--- Exercise objective ---
Write out the material in full, matching each line exactly.

--- Material for the task ---
• • • • • • •

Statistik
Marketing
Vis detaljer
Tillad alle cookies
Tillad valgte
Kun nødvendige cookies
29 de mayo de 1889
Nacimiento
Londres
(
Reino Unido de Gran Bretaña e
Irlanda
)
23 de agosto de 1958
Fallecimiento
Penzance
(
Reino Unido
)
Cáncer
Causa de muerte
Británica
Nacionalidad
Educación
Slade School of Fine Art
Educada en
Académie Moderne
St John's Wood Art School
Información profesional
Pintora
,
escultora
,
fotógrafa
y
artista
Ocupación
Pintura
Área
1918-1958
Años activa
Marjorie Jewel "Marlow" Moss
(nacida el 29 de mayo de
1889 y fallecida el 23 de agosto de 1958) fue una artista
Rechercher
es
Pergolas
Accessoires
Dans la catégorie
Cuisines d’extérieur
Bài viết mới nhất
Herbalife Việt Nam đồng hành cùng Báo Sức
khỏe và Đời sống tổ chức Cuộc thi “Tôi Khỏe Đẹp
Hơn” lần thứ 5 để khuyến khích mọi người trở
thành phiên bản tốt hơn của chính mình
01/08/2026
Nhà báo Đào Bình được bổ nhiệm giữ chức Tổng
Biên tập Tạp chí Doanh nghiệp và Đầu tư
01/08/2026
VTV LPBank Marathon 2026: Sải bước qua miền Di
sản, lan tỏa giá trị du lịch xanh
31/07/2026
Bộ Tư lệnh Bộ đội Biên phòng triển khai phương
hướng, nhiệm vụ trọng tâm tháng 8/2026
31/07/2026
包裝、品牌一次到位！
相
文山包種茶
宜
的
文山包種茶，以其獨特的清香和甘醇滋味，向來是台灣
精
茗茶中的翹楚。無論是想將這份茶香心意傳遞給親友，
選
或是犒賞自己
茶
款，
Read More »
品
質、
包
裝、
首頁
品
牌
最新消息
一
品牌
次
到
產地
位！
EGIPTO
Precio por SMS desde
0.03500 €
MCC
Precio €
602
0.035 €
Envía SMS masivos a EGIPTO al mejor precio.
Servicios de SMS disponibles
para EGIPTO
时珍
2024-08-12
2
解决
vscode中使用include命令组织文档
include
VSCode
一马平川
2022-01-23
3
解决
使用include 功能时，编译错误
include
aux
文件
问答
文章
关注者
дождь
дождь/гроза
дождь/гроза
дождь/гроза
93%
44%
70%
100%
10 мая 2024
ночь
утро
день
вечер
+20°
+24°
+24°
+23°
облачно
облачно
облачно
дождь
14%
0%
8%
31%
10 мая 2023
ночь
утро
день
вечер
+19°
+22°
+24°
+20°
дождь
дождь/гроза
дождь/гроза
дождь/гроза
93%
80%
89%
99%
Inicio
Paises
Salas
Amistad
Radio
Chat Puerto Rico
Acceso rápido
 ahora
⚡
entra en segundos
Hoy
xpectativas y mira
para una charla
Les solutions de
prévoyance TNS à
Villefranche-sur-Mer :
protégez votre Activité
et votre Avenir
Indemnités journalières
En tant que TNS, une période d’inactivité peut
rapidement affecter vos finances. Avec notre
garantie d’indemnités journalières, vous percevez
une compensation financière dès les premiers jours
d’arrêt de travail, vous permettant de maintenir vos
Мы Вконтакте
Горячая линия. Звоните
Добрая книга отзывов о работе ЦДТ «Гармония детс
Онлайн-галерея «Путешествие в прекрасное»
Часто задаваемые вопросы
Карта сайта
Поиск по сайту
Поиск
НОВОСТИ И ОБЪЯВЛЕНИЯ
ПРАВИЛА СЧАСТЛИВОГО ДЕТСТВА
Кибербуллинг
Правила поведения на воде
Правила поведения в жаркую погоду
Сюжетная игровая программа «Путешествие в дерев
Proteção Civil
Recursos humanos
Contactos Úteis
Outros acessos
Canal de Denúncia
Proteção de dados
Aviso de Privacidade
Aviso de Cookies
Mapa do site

• • • • • • •

--- Your solution ---
Statistik
Marketing
Vis detaljer
Tillad alle cookies
Tillad valgte
Kun nødvendige cookies
29 de mayo de 1889
Nacimiento
Londres
(
Reino Unido de Gran Bretaña e
Irlanda
)
23 de agosto de 1958
Fallecimiento
Penzance
(
Reino Unido
)
Cáncer
Causa de muerte
Británica
Nacionalidad
Educación
Slade School of Fine Art
Educada en
Académie Moderne
St John's Wood Art School
Información profesional
Pintora
,
escultora
,
fotógrafa
y
artista
Ocupación
Pintura
Área
1918-1958
Años activa
Marjorie Jewel "Marlow" Moss
(nacida el 29 de mayo de
1889 y fallecida el 23 de agosto de 1958) fue una artista
Rechercher
es
Pergolas
Accessoires
Dans la catégorie
Cuisines d’extérieur
Bài viết mới nhất
Herbalife Việt Nam đồng hành cùng Báo Sức
khỏe và Đời sống tổ chức Cuộc thi “Tôi Khỏe Đẹp
Hơn” lần thứ 5 để khuyến khích mọi người trở
thành phiên bản tốt hơn của chính mình
01/08/2026
Nhà báo Đào Bình được bổ nhiệm giữ chức Tổng
Biên tập Tạp chí Doanh nghiệp và Đầu tư
01/08/2026
VTV LPBank Marathon 2026: Sải bước qua miền Di
sản, lan tỏa giá trị du lịch xanh
31/07/2026
Bộ Tư lệnh Bộ đội Biên phòng triển khai phương
hướng, nhiệm vụ trọng tâm tháng 8/2026
31/07/2026
包裝、品牌一次到位！
相
文山包種茶
宜
的
文山包種茶，以其獨特的清香和甘醇滋味，向來是台灣
精
茗茶中的翹楚。無論是想將這份茶香心意傳遞給親友，
選
或是犒賞自己
茶
款，
Read More »
品
質、
包
裝、
首頁
品
牌
最新消息
一
品牌
次
到
產地
位！
EGIPTO
Precio por SMS desde
0.03500 €
MCC
Precio €
602
0.035 €
Envía SMS masivos a EGIPTO al mejor precio.
Servicios de SMS disponibles
para EGIPTO
时珍
2024-08-12
2
解决
vscode中使用include命令组织文档
include
VSCode
一马平川
2022-01-23
3
解决
使用include 功能时，编译错误
include
aux
文件
问答
文章
关注者
дождь
дождь/гроза
дождь/гроза
дождь/гроза
93%
44%
70%
100%
10 мая 2024
ночь
утро
день
вечер
+20°
+24°
+24°
+23°
облачно
облачно
облачно
дождь
14%
0%
8%
31%
10 мая 2023
ночь
утро
день
вечер
+19°
+22°
+24°
+20°
дождь
дождь/гроза
дождь/гроза
дождь/гроза
93%
80%
89%
99%
Inicio
Paises
Salas
Amistad
Radio
Chat Puerto Rico
Acceso rápido
 ahora
⚡
entra en segundos
Hoy
xpectativas y mira
para una charla
Les solutions de
prévoyance TNS à
Villefranche-sur-Mer :
protégez votre Activité
et votre Avenir
Indemnités journalières
En tant que TNS, une période d’inactivité peut
rapidement affecter vos finances. Avec notre
garantie d’indemnités journalières, vous percevez
une compensation financière dès les premiers jours
d’arrêt de travail, vous permettant de maintenir vos
Мы Вконтакте
Горячая линия. Звоните
Добрая книга отзывов о работе ЦДТ «Гармония детс
Онлайн-галерея «Путешествие в прекрасное»
Часто задаваемые вопросы
Карта сайта
Поиск по сайту
Поиск
НОВОСТИ И ОБЪЯВЛЕНИЯ
ПРАВИЛА СЧАСТЛИВОГО ДЕТСТВА
Кибербуллинг
Правила поведения на воде
Правила поведения в жаркую погоду
Сюжетная игровая программа «Путешествие в дерев
Proteção Civil
Recursos humanos
Contactos Úteis
Outros acessos
Canal de Denúncia
Proteção de dados
Aviso de Privacidade
Aviso de Cookies
Mapa do site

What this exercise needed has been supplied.